Records for processing section start

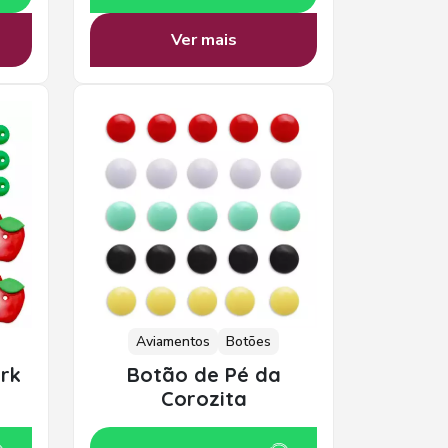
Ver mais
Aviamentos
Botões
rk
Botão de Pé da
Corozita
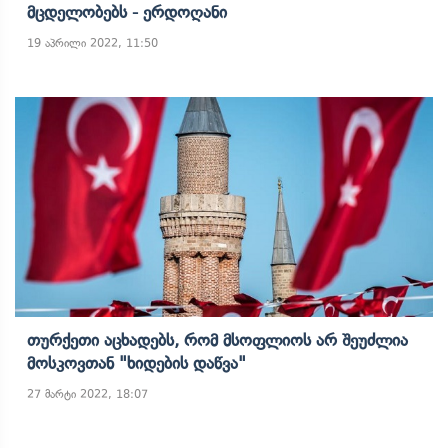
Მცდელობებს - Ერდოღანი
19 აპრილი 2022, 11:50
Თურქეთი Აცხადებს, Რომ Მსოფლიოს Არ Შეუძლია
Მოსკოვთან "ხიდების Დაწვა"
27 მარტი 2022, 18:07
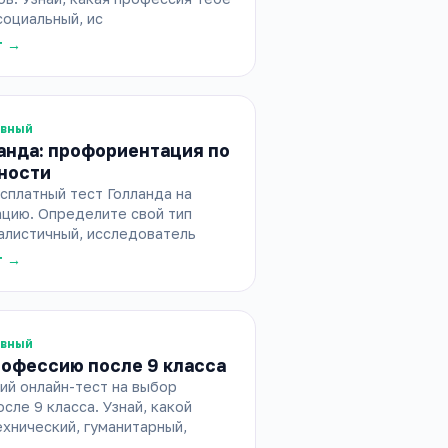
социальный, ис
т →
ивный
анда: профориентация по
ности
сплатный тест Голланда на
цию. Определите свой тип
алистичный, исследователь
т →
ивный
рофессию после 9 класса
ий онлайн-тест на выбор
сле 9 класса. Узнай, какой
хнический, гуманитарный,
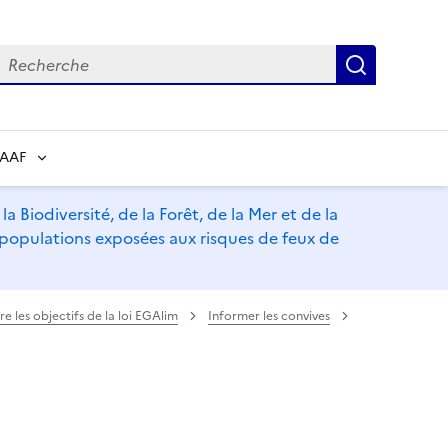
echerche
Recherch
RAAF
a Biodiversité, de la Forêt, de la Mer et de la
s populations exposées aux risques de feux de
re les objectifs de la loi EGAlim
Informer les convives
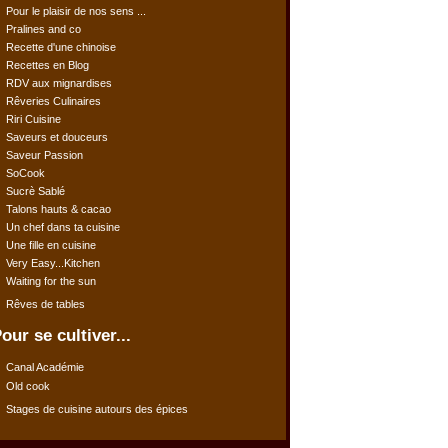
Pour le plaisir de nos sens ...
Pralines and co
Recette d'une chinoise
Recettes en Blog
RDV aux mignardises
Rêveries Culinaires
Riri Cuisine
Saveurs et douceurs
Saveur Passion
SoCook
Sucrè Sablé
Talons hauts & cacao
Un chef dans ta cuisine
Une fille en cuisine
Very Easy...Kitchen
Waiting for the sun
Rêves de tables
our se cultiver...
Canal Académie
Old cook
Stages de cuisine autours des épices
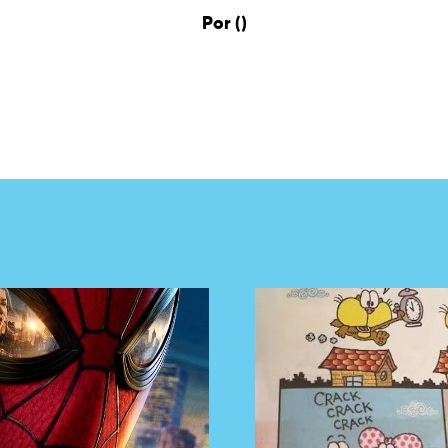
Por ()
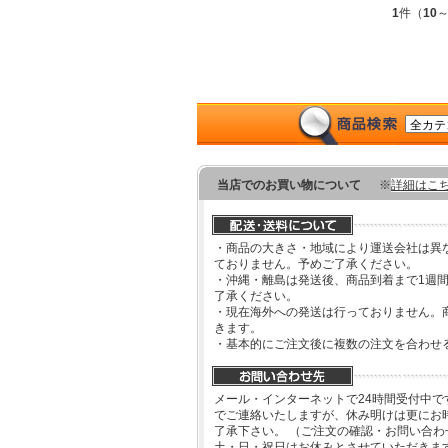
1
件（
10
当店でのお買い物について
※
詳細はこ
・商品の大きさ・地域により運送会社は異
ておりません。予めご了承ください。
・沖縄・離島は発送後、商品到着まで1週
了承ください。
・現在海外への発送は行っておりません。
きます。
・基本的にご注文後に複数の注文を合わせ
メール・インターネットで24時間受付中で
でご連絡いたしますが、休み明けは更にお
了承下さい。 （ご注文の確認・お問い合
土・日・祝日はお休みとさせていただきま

Records for processing section end

* [What needs to be done]: In the answer, the entries must appear exactly as above, without the images.

* [Solution to this task]:
Ver mais
Aviamentos
Botões
rk
Botão de Pé da
Corozita
Მცდელობებს - Ერდოღანი
19 აპრილი 2022, 11:50
Თურქეთი Აცხადებს, Რომ Მსოფლიოს Არ Შეუძლია
Მოსკოვთან "ხიდების Დაწვა"
27 მარტი 2022, 18:07
социальный, ис
т →
ивный
анда: профориентация по
ности
сплатный тест Голланда на
цию. Определите свой тип
алистичный, исследователь
т →
ивный
рофессию после 9 класса
ий онлайн-тест на выбор
сле 9 класса. Узнай, какой
хнический, гуманитарный,
echerche
Recherch
RAAF
a Biodiversité, de la Forêt, de la Mer et de la
s populations exposées aux risques de feux de
re les objectifs de la loi EGAlim
Informer les convives
Pour le plaisir de nos sens ...
Pralines and co
Recette d'une chinoise
Recettes en Blog
RDV aux mignardises
Rêveries Culinaires
Riri Cuisine
Saveurs et douceurs
Saveur Passion
SoCook
Sucrè Sablé
Talons hauts & cacao
Un chef dans ta cuisine
Une fille en cuisine
Very Easy...Kitchen
Waiting for the sun
Rêves de tables
our se cultiver...
Canal Académie
Old cook
Stages de cuisine autours des épices
Por ()
1
件（
10
当店でのお買い物について
※
詳細はこ
・商品の大きさ・地域により運送会社は異
ておりません。予めご了承ください。
・沖縄・離島は発送後、商品到着まで1週
了承ください。
・現在海外への発送は行っておりません。
きます。
・基本的にご注文後に複数の注文を合わせ
メール・インターネットで24時間受付中で
でご連絡いたしますが、休み明けは更にお
了承下さい。 （ご注文の確認・お問い合
土・日・祝日はお休みとさせていただきま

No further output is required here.